John Brinckerhoff Jackson

  • Figure majeure et originale des landscape studies anglo-saxonnes, Jackson (1911-1996), fut successivement touriste-reporter un Europe, romancier, cow-boy, officier de renseignement, ranchero, éditeur, et visiting professor dans quelques-unes des plus grandes universités américaines. Les nombreux essais qu'il a consacrés à la lecture des paysages occidentaux et a leurs mutations conjuguent une observation de première main avec une culture historique exceptionnelle et une grande indépendance d'esprit qui s'exprime dans une prose souple et maîtrisée. Dans la Nécessité des Ruines, l'un de ses recueils les plus aboutis, ce précurseur de l'enseignement du paysage livre une sorte de testament : de la balade considérée comme un des beaux-arts.

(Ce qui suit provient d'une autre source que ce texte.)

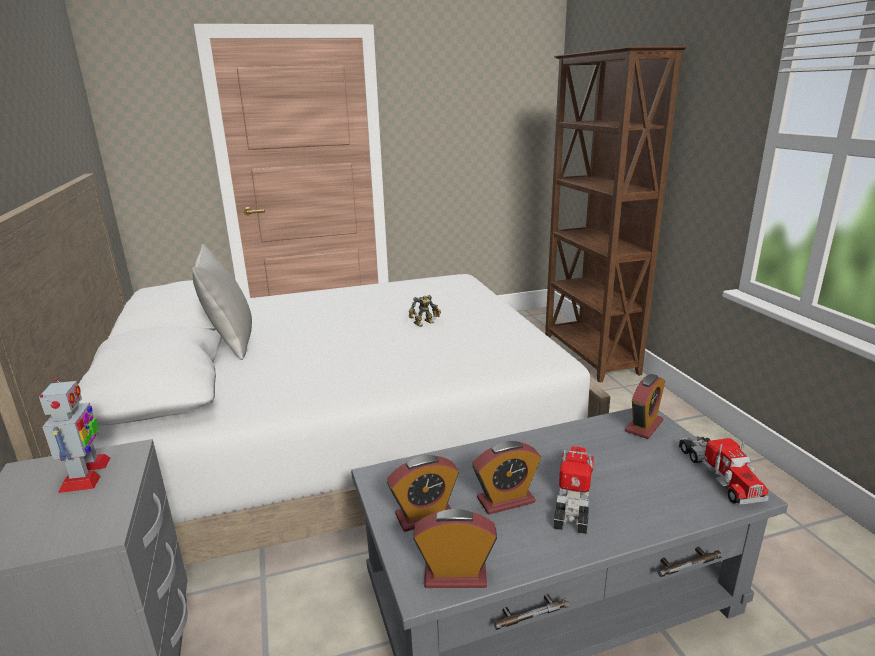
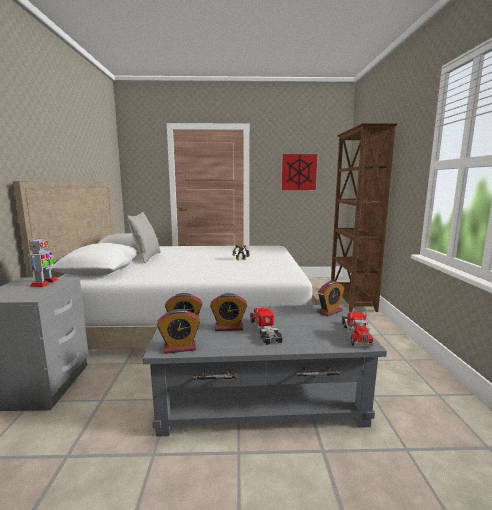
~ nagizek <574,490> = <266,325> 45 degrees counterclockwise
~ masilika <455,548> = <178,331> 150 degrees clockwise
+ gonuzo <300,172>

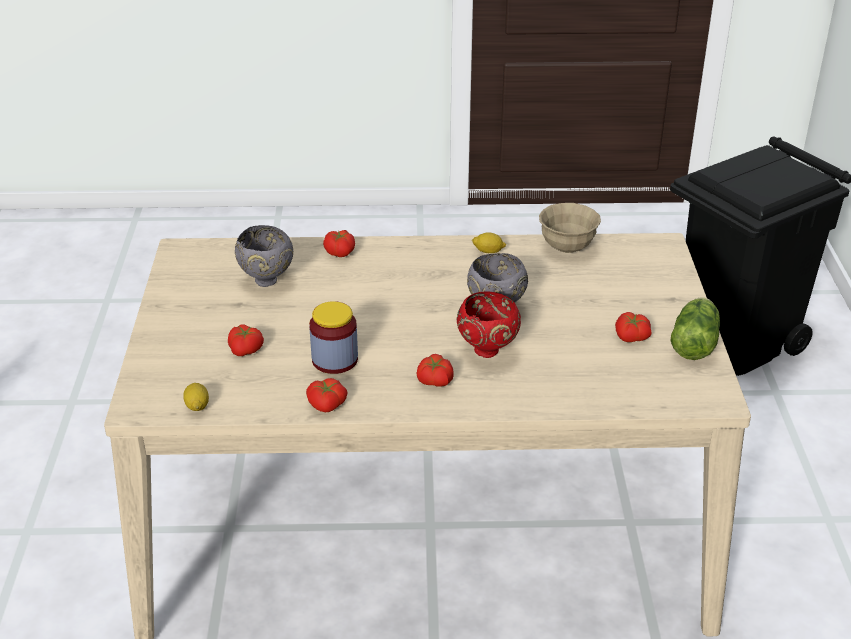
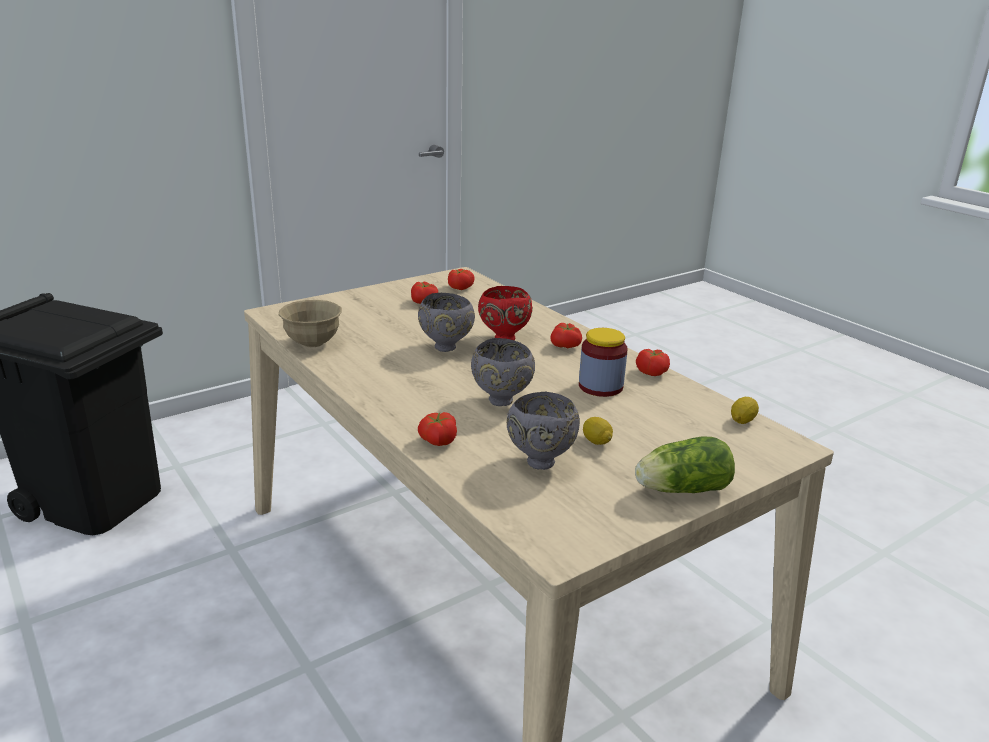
~ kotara <489,242> to <598,431>
~ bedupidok <695,328> to <685,465>
~ zadapok <246,340> to <461,279>
+ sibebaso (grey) <503,372>

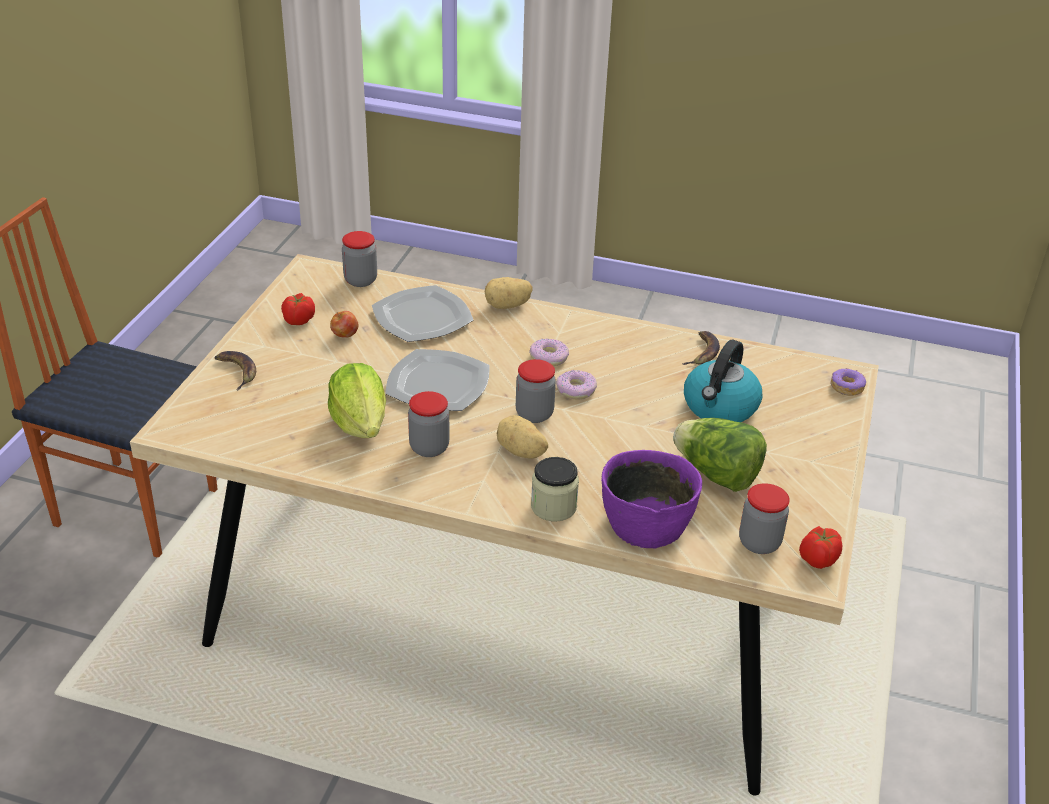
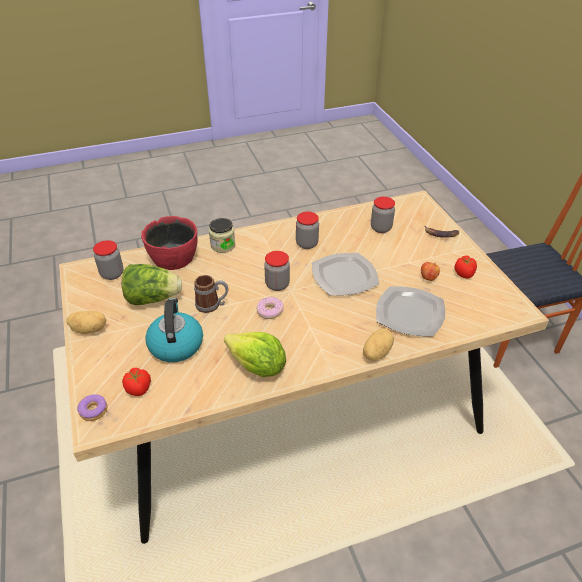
~ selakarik <359,259> to <383,215>
- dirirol <701,348>
- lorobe <549,352>
~ bedupidok <357,400> to <255,354>
~ fukufax <522,437> to <86,322>
~ sibebaso (purple) <651,499> to sibebaso (red) <169,243>
~ zadapok <820,547> to <136,382>
+ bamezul <211,294>

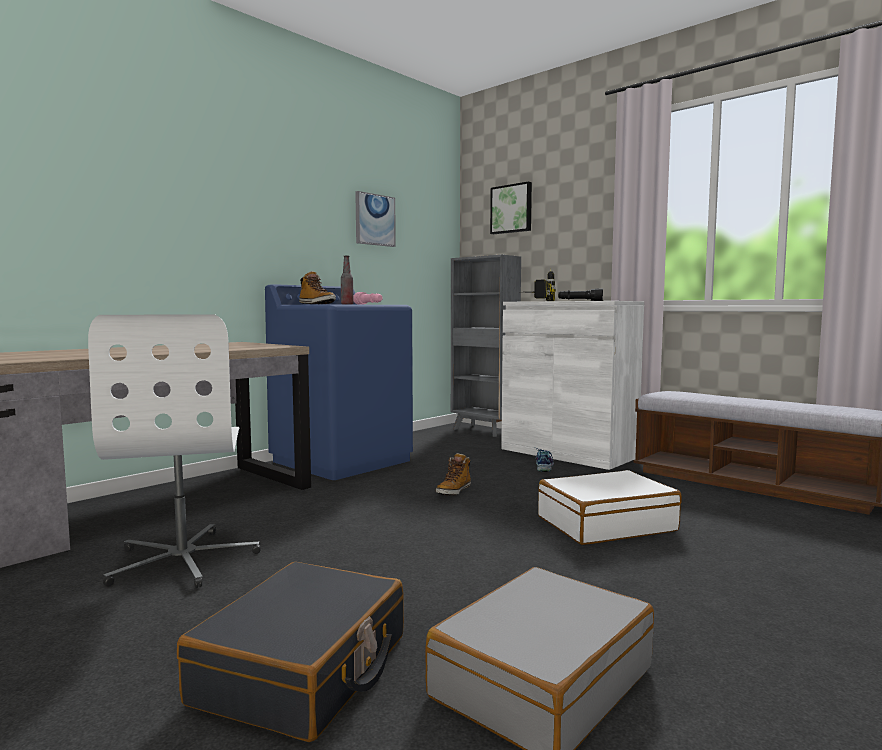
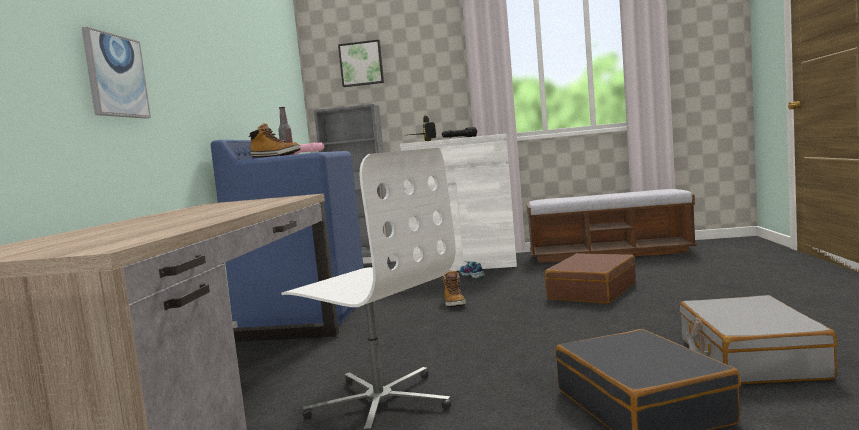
~ gonuzo <375,219> to <116,73>
~ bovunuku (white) <610,507> to bovunuku (brown) <590,278>

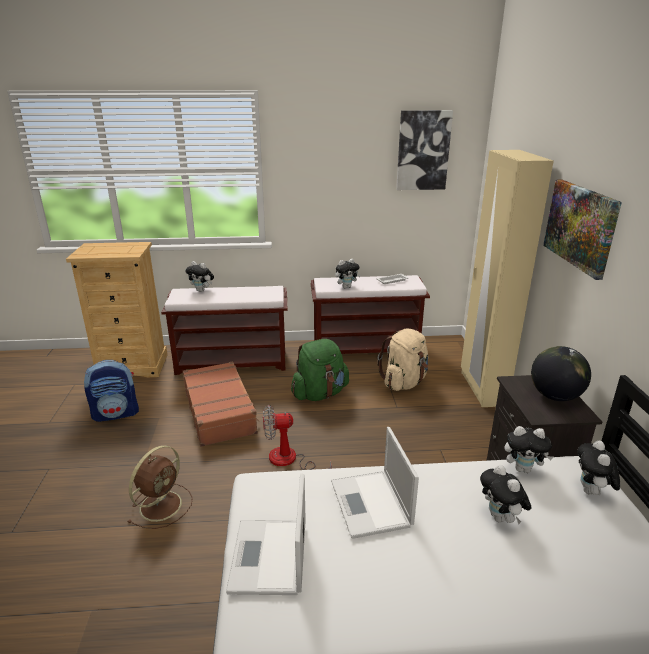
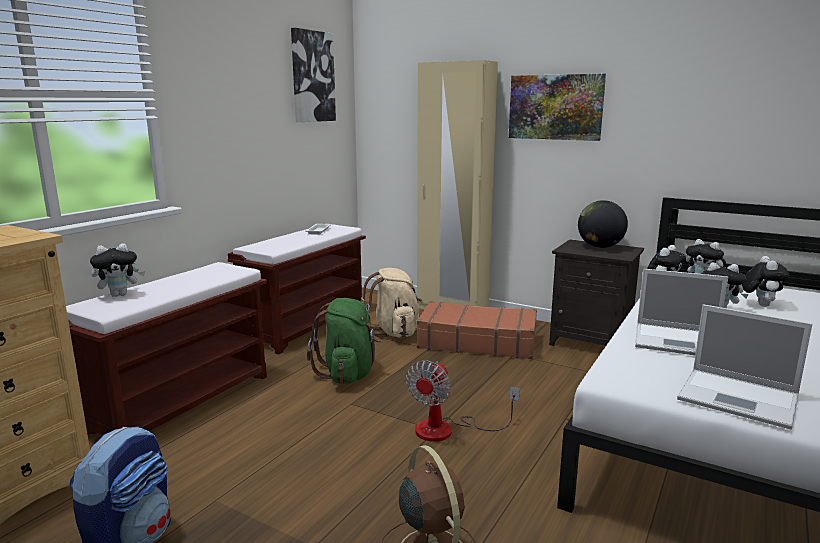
~ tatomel <348,274> to <765,281>
~ bovunuku (brown) <221,404> to <477,330>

  • L'oeuvre de John Brinckerhoff Jackson reste peu connue des lecteurs français. Pourtant, pendant près d'un demi-siècle, Jackson a joué aux Etats-Unis un rôle de premier plan dans la constitution d'un champ de réflexion théorique et historique nouveau : le paysage. Formé à la culture des paysages européens, par ses voyages dans l'Europe d'avant-guerre et par ses lectures des géographes français, Jackson a fait partie, après 1945, de ceux qui ont fondé l'enseignement et la recherche sur les paysages américains, dont il a perçu, et promu, la véritable originalité. A la découverte du paysage vernaculaire est le premier livre de Jackson traduit en France. L'auteur y définit tout d'abord le paysage : avant d'être contemplé et apprécié esthétiquement, il est produit et habité par les hommes, qui organisent collectivement, selon le principe du bien-être, leur cadre d'existence sur la Terre. Il nous livre ensuite une distinction fondamentale entre le "paysage politique" (produit par le pouvoir) et le "paysage vernaculaire" (fabriqué localement par les habitants) qui révèle deux manières d'aménager l'espace à travers l'histoire. Il observe aussi, avec humour, le devenir des paysages contemporains : les parcs publics, l'habitat mobile... et y voit, avec confiance, de nouvelles formes de la conscience paysagère où habiter ne se confond plus nécessairement avec demeurer. Enfin, évoquant ses souvenirs de la Seconde Guerre mondiale, à laquelle il a participé en tant qu'officier de renseignements, il montre en quoi l'intérêt pour le paysage est d'abord l'expression d'un attachement pour le monde.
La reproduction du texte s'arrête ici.